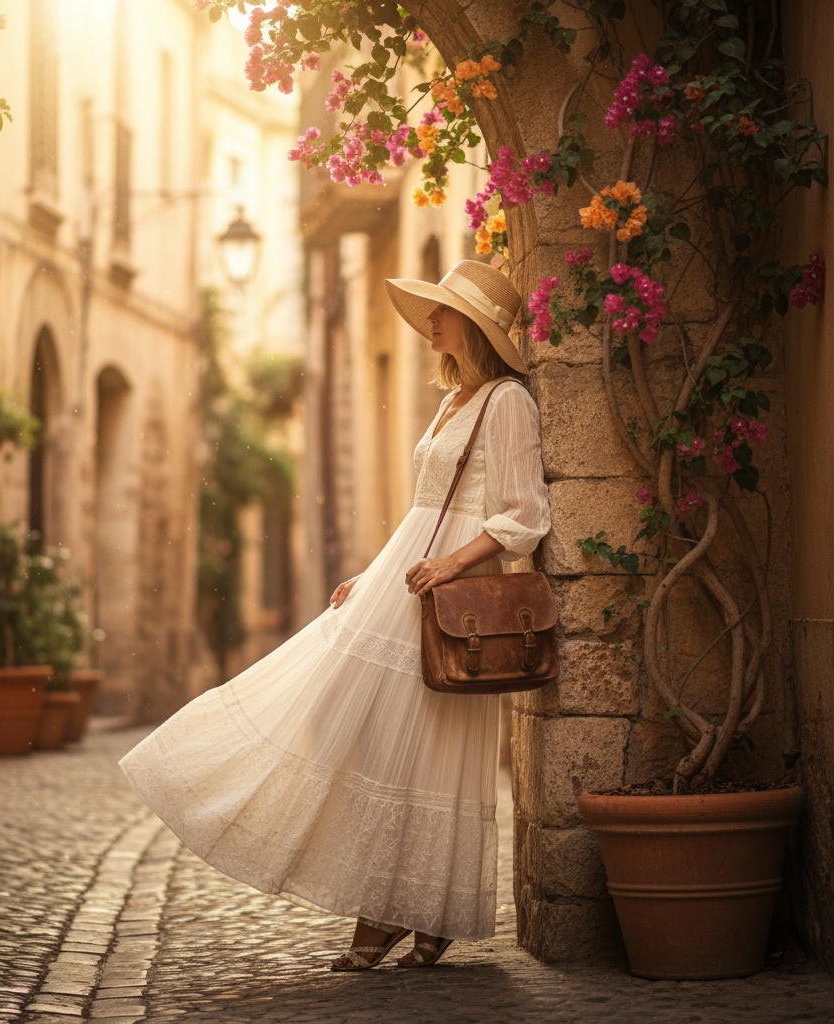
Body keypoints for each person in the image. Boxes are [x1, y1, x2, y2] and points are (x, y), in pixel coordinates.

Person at [120, 259, 551, 970]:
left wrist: (449, 564)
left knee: (427, 752)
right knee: (370, 739)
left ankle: (412, 912)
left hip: (451, 595)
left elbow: (523, 515)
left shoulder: (505, 402)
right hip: (405, 581)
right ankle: (395, 906)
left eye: (442, 311)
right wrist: (375, 573)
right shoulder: (451, 402)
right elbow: (425, 509)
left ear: (471, 327)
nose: (429, 321)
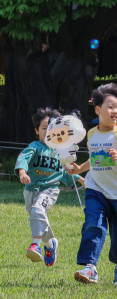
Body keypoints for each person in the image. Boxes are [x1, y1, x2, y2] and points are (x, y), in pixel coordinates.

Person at [67, 83, 117, 286]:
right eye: (111, 107)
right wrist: (78, 170)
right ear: (97, 109)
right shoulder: (91, 134)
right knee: (93, 224)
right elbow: (95, 159)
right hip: (95, 189)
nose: (116, 111)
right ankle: (90, 267)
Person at [15, 108, 85, 266]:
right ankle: (50, 245)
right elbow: (23, 158)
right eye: (44, 128)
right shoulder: (35, 147)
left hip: (50, 189)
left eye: (51, 128)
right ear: (36, 130)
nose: (48, 132)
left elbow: (65, 172)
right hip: (30, 189)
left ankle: (35, 245)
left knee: (38, 211)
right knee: (37, 218)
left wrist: (80, 179)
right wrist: (22, 172)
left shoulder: (60, 150)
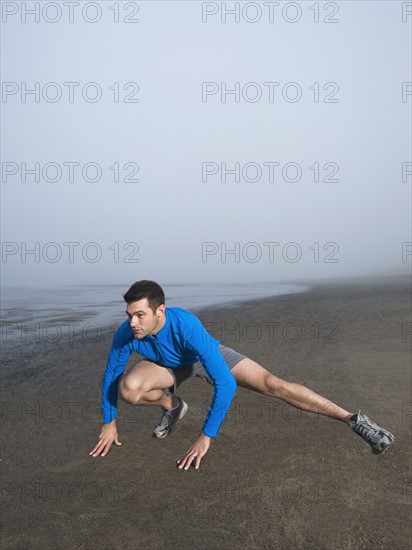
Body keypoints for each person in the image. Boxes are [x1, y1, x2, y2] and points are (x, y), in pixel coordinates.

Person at [89, 280, 395, 470]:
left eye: (140, 314)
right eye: (129, 315)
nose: (132, 322)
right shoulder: (126, 333)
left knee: (274, 385)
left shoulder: (186, 326)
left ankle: (354, 420)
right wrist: (109, 423)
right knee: (128, 388)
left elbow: (224, 384)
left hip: (202, 357)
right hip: (166, 367)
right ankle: (173, 407)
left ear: (160, 311)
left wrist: (205, 436)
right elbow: (111, 376)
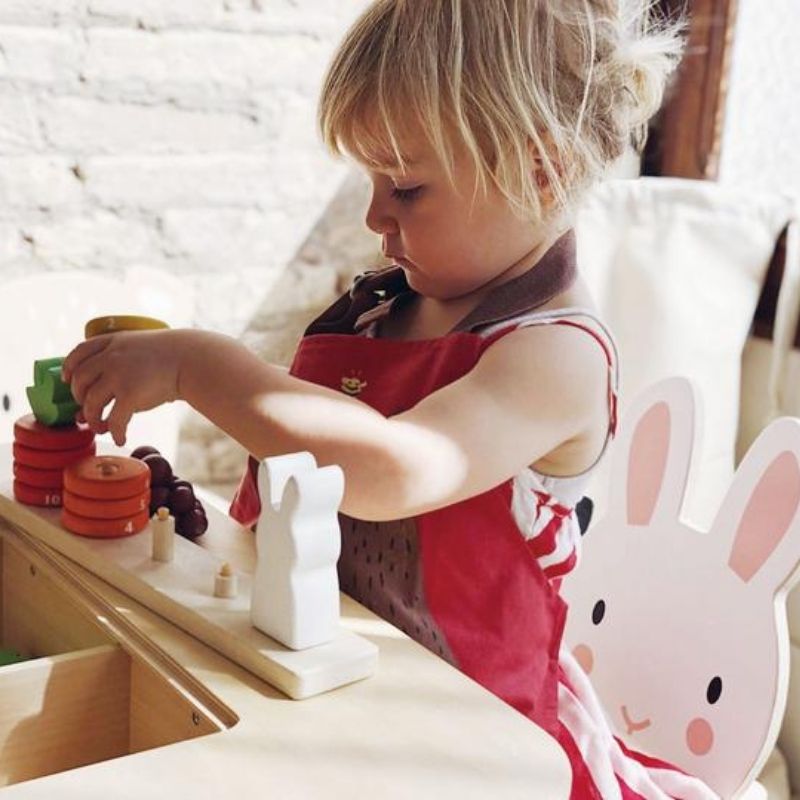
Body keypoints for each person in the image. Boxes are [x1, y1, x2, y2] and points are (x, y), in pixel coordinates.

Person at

#### [INSTRUCTIONS TO FOLLOW]
Above are the lines; repeat exactly the ones from the line containing "right knee: (128, 388)" down to the line containing "right elbow: (111, 376)", both inclusive.

#### [SOLUTION FOR THIS PROBLEM]
right knee: (128, 388)
left elbow: (224, 384)
left hip: (202, 357)
right hip: (166, 367)
right ankle: (173, 407)
left ear: (160, 311)
left wrist: (205, 436)
right elbow: (111, 376)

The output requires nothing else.